[Ham-Mac] QST: darwinPSK for Mac OSX - Status Report

Richard Kriss [email protected]
Thu, 01 May 2003 15:40:18 -0500


This is a QST to share with the group a message from Tom Dove, K3ORC
<[email protected]> regarding the status of the work in process to get a PSK31
application running on a Mac.

I have had a sneak preview of Tom's early darwinPSK and it is neat, but
recognize this is not a simple plug-and-play Mac OSX application at this
time.  To be able to run darwinpsk I first  had to install the Apple
Developer Tools (300 MB), Mac OS X11, Fink, and FinkCommander. This
collection of tools will make you hair hurt unless you are unix person.

TNX to Tom K3ORC and Volker DL1KSV for the dedicated effort to bring
darwinPSK to the Ham-Mac community.

If you are interested in this project, contact Tom Dove, K3ORC, direct at
<[email protected]>.  What is needed is someone with the skills (and tools) to
help Tom and the team convert darwinPSK to a Mac OSX application.


73 de Dick, AA5VU
Austin, Texas
[email protected] or [email protected]

------ Forwarded Message
From: Tom Dove <[email protected]>
Date: Thu, 1 May 2003 08:28:00 -0400

Subject: DarwinPSK group

Hi all,

I've been corresponding with a number of people about DarwinPSK in the
past month, so it seems we should all meet each other. Mac users are a
minority, and hams with Macs are an even smaller minority, but it
appears that quite a few of us are interested in using PSK31.

Thus, I'm sending this note to everybody who has contacted me about
psk31 on the Mac. Several of you are accomplished programmers, which I
am not, and several are engineers, which I am not. I am a writer,
formerly a high-school science teacher. Together, perhaps we can put
our talents together and refine the software into something excellent.

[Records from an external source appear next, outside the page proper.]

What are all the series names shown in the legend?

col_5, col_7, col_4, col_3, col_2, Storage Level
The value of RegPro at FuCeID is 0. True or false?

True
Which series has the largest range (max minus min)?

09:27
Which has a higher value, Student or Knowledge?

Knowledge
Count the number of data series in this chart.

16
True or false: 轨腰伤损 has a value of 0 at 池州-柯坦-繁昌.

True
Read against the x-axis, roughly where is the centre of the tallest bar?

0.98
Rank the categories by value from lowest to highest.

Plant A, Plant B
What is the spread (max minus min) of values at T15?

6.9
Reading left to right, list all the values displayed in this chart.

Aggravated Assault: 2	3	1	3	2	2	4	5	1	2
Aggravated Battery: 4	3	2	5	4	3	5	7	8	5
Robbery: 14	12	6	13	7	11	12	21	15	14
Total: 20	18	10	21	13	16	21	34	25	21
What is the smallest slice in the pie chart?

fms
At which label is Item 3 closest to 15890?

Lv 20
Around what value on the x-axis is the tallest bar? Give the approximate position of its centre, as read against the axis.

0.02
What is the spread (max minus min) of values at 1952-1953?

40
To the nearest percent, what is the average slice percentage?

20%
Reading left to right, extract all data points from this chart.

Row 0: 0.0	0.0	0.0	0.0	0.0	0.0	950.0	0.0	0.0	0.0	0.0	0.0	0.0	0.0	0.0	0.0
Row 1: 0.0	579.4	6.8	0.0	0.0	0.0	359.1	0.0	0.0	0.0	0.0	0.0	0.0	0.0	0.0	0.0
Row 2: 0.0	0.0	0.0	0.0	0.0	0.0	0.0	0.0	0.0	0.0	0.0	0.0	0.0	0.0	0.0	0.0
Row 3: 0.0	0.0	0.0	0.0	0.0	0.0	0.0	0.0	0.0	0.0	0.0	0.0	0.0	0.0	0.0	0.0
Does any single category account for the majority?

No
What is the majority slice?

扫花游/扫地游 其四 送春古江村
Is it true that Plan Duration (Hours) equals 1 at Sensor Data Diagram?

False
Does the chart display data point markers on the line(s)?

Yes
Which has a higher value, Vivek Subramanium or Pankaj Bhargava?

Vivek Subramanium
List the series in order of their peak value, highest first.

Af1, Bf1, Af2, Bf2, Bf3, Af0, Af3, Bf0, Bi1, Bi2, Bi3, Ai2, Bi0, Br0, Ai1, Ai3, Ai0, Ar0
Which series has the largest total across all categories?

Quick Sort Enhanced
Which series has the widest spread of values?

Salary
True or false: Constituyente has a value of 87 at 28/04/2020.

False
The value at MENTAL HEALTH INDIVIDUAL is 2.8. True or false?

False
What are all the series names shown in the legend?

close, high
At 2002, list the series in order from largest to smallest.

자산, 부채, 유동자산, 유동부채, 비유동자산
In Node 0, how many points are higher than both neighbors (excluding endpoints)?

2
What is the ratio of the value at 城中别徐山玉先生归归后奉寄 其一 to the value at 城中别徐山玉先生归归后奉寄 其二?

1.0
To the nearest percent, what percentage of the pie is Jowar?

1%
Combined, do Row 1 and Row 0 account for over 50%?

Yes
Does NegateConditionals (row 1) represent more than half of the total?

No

The author of LinPSK, Volker Schroer / DL1KSV, has done a wonderful job
of it. He is working with KDevelop and Linux on an Intel-based machine
and does not have a Mac. I'm a continent away, with a couple of Macs
that run Apple X11 and KDE, and have an interest in porting Linux
software to my favorite machines. I guess we're the "Development Team"
if such a grand title is deserved. Since work and family can interfere
with recreational software development (hi, hi) and there's a natural
time lag because the two teammates are in Germany and Maryland, we may
not proceed as fast on the project as everybody would prefer.

Here's the status:

DarwinPSK came out of LinPSK about two years ago, after considerable
effort in porting from Intel-based Linux to the Mac. It ran very well.
It used XFree86, generally installed with the Fink package manager, the
Qt2 libraries for its subroutines and Esound for sound I/O.

The developers of the Qt subroutines came out with a new version, Qt3,
late last year. Apple released OSX 10.2 (Jaguar) and its own version of
X-Windows, called X11. The result was that DarwinPSK no longer worked.
Simultaneously, Volker had been working on a new version of LinPSK that
used the Qt3 libraries on Intel-based Linux and had more features than
the original. I began working with him again to port this new version
to the Mac as DarwinPSK.

So here we are: A new version of DarwinPSK now works on the Mac with
Apple X11, Qt3 and esound. This version also requires fftw (Fastest
Fourier Transformation in the West). You can get Apple X11 and its
associated SDK (Software Development Kit) from the Apple Web site. All
this software is free. The present version does have bugs, including
problems with sound levels. The output volume is distorted and too
high. It copies and decodes PSK31 communications on 20 meters very
well, and is quite easy to use.

While I do have a pre-compiled binary version of DarwinPSK, it doesn't
seem to run on all machines, so you may need to have the ability to
build X11 software on your own Mac. For that, you need the latest Apple
Developer Tools from the Apple site. This is a very large download. I
recommend Fink to manage the packages on your X-Windows system, and
it's available at www.fink.sourceforge.net, along with a nice user
interface called Fink Commander which eliminates most of the need to
type commands into a Terminal window. Install qt3, esound and fftw with
Fink. All this software is free, also.

If you have a setup like this and want the latest DarwinPSK, email me
and I'll send you either the binary or the source code so you can build
it on your Mac. Volker wrote today that he's sending me a new version
after this weekend, so you might want to wait for that.

It's good to meet you all. Keep in contact.